I applaud and give tribute to this courageous glance at history. Safe in the confines of our present, with eyes toward the most brilliant future, we imagine history to be long gone and out of our reach—or in this case, history’s gnarly hand unable to reach us.
On the other hand, Albert Einstein concluded in his later years that the past, present, and future all exist simultaneously. Three distinct periods of time, living and breathing in the same moment.
If this is true, I wonder: do we choose our place in time? Would anyone in their right minds choose life within the frame of the Spanish inquisition? In Sagrat, Spain? As with many time frames, luckily, much of their unraveling lies in the eyes of the beholder or the person doing the research. In this case, Petken delivers a well-researched anthology of anecdotes in order to influence her story.

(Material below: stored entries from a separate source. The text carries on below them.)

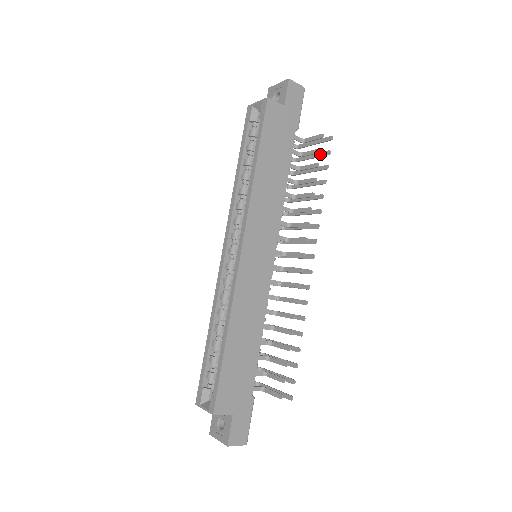
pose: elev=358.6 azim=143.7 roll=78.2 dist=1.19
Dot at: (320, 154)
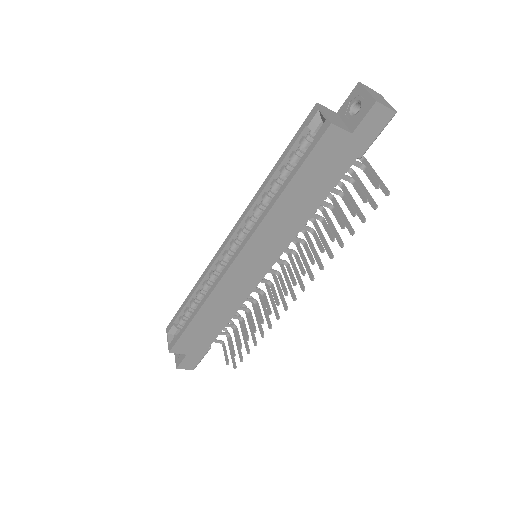
Dot at: (369, 198)
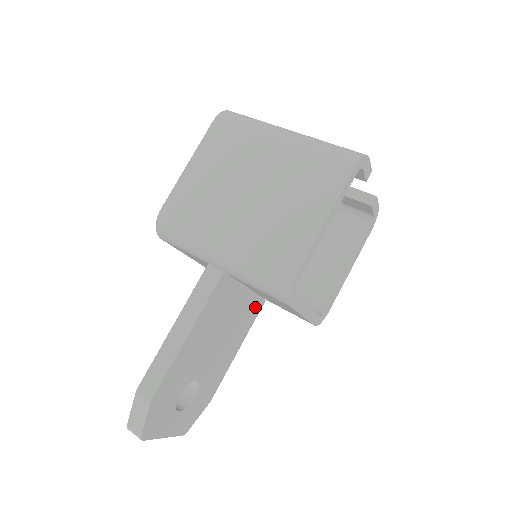
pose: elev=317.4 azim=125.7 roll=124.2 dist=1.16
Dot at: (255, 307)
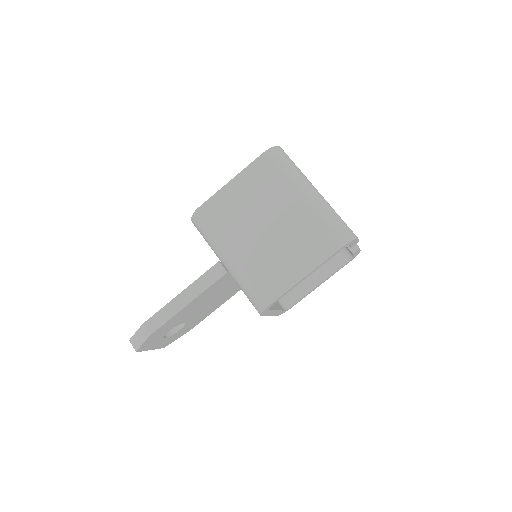
Dot at: occluded
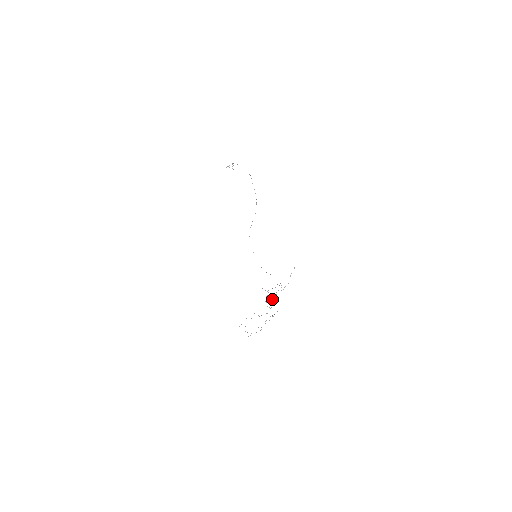
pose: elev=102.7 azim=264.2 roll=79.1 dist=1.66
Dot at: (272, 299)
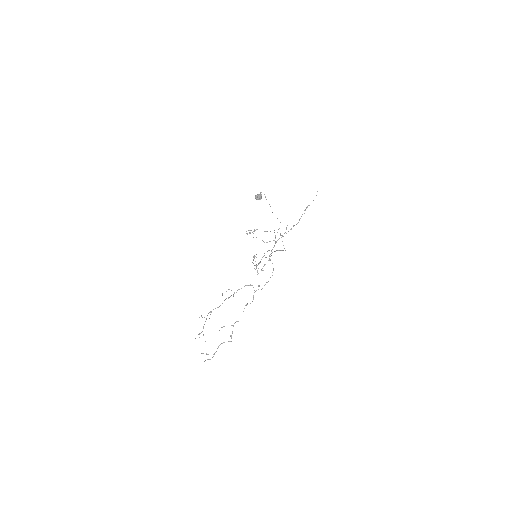
Dot at: occluded
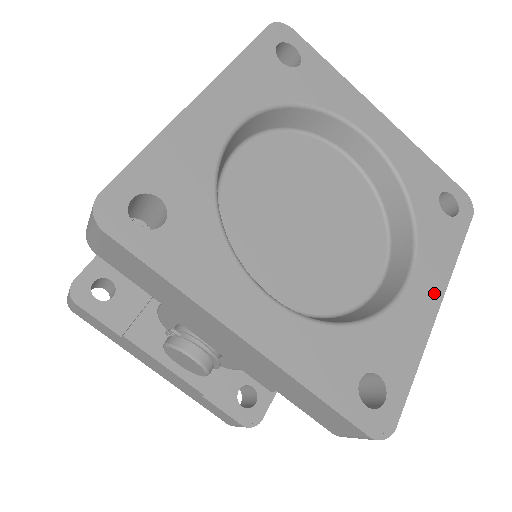
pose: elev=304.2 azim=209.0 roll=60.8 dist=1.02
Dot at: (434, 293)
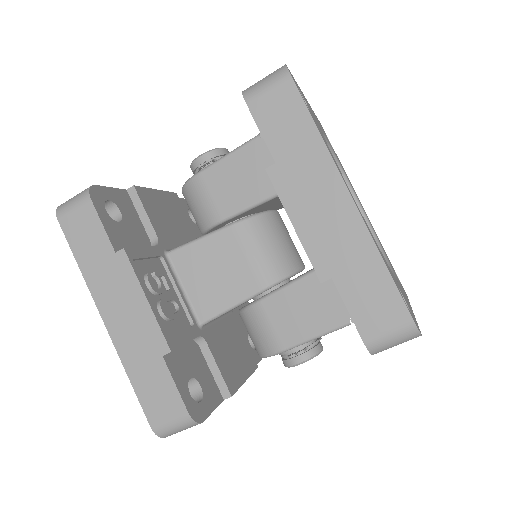
Dot at: occluded
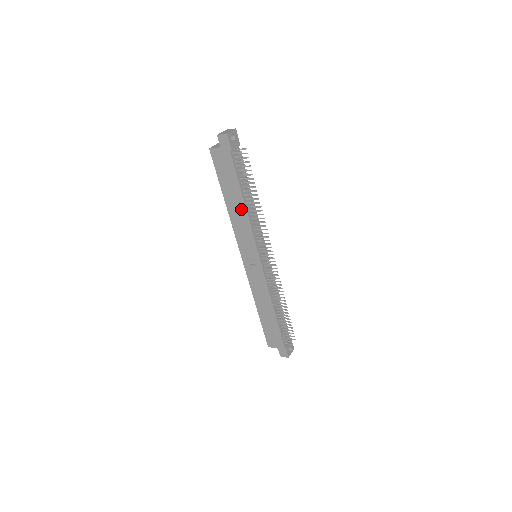
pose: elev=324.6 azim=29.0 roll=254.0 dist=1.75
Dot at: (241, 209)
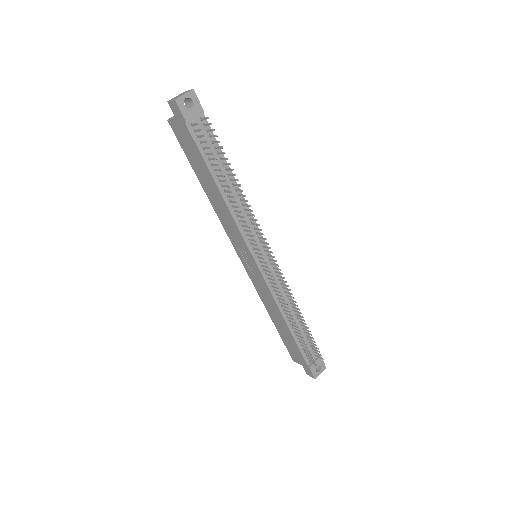
Dot at: (219, 199)
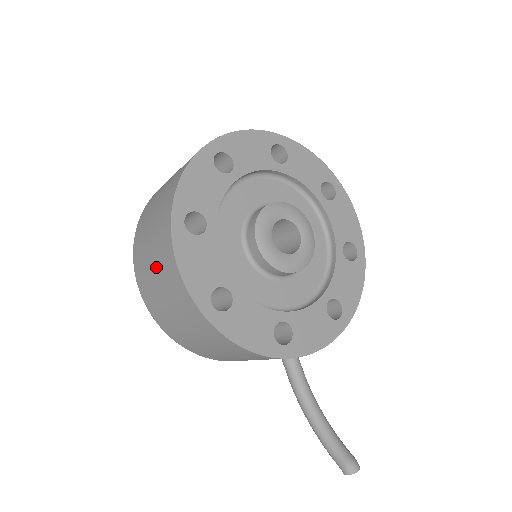
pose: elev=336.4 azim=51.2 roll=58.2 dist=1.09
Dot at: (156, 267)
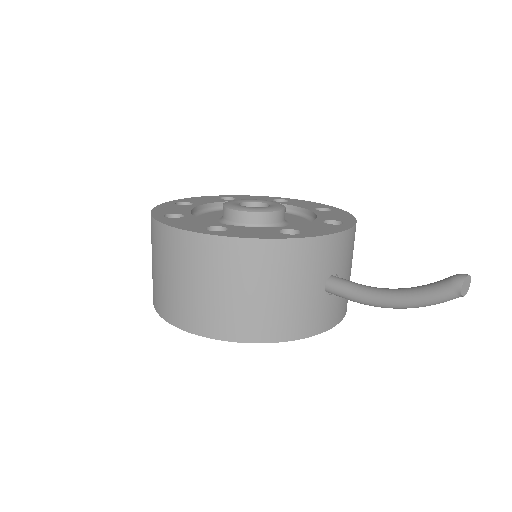
Dot at: (164, 266)
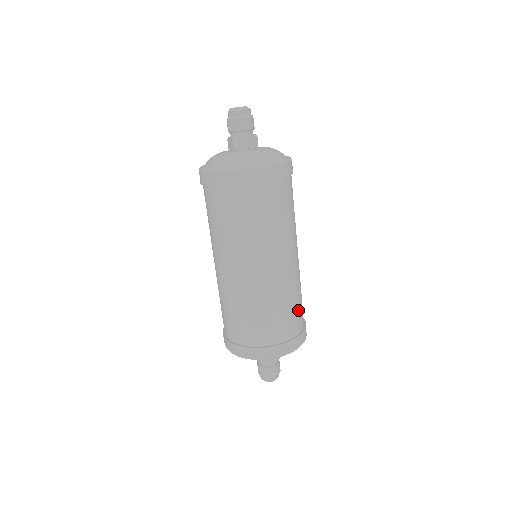
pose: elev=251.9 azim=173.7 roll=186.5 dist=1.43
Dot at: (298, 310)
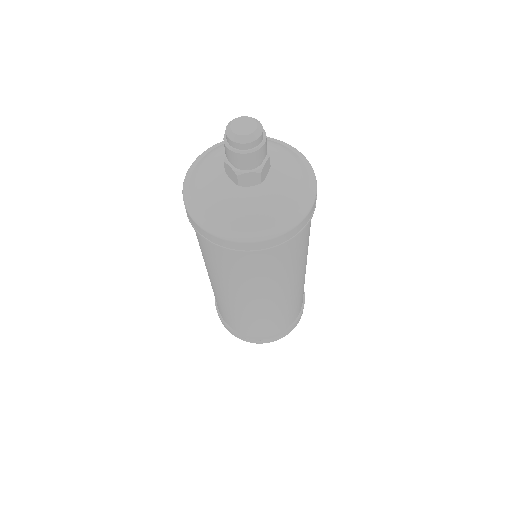
Dot at: (302, 296)
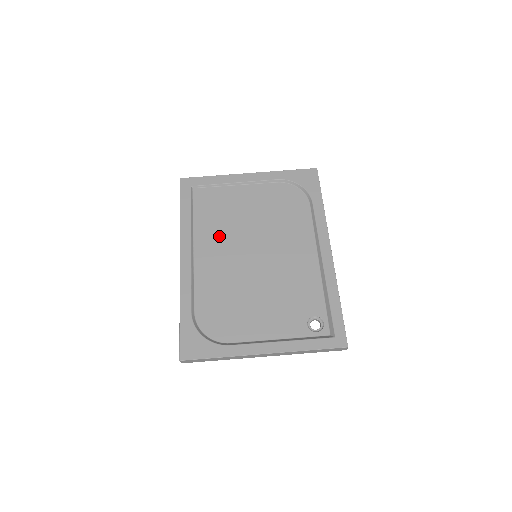
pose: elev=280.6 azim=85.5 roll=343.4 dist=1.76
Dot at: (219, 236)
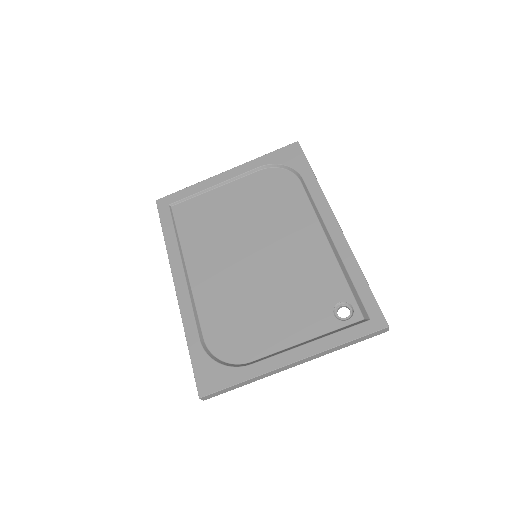
Dot at: (211, 247)
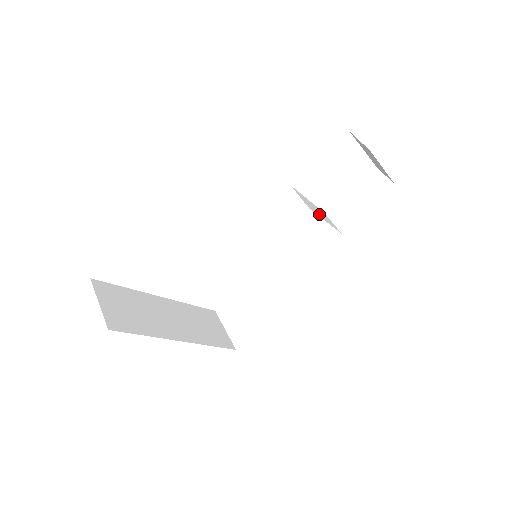
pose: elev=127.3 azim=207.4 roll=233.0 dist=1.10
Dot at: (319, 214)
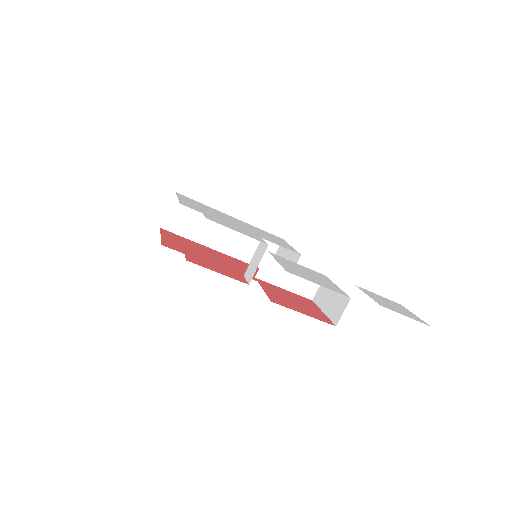
Dot at: (282, 281)
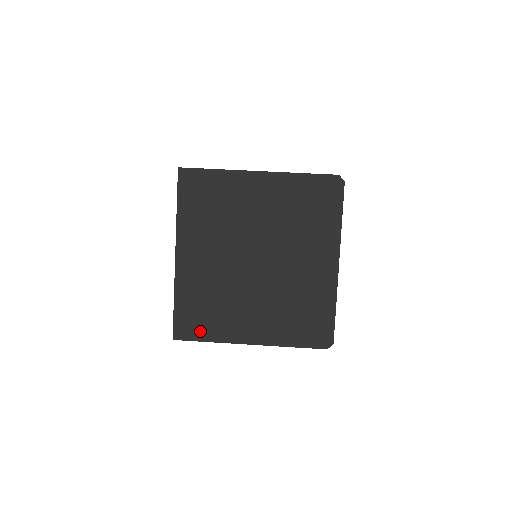
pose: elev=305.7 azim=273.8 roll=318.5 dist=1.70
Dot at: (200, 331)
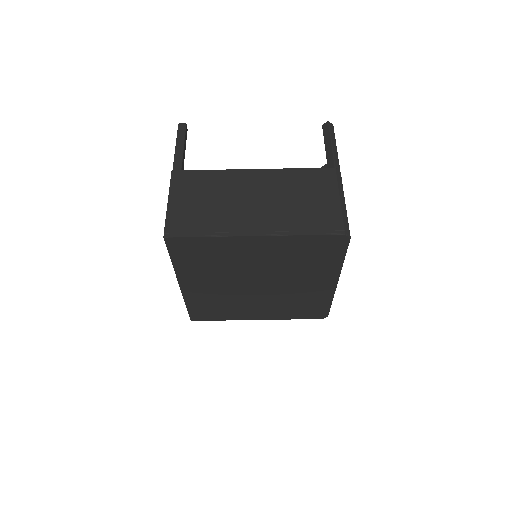
Dot at: (213, 317)
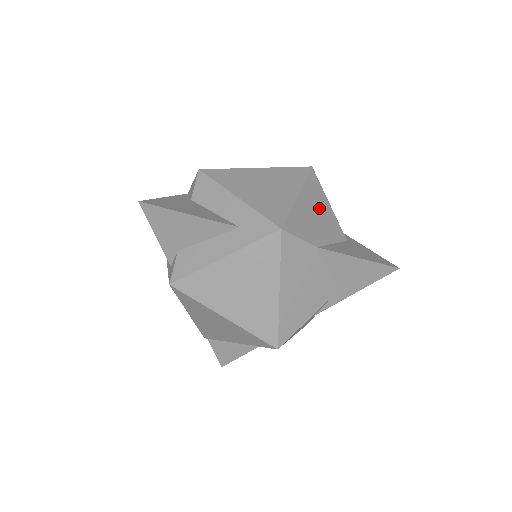
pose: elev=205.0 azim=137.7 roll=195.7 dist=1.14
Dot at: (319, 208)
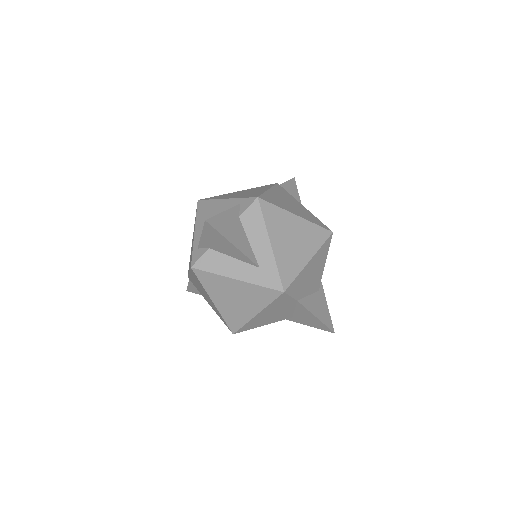
Dot at: (317, 268)
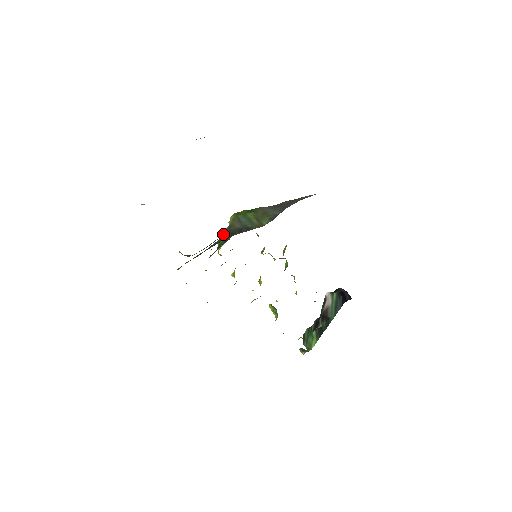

Jana Petken introduces us to the world based on the life of David Sanz and his family. Conversos, in a time when Jews and Moors are persecuted for their religious beliefs while the Catholic Church rolls out its ugliest colors we follow David into the many circles of hell. The story files by quickly, with fast complications while a constant barrage of ungodly problems paints humanity in the vilest way possible. I would have enjoyed seeing some of the nicer threads that occur explored with the same verve and passion afforded the multifarious darker moments. After all, this was a time when a woman, Isabella 1 of Castile ruled as Queen. She successfully relieved Spain of the enormous debt caused by her predecessor and under her reign, crime dipped to an all-time low. Plus, she was the one who financed Christopher Columbus’s voyage to the New World. Material for another great book.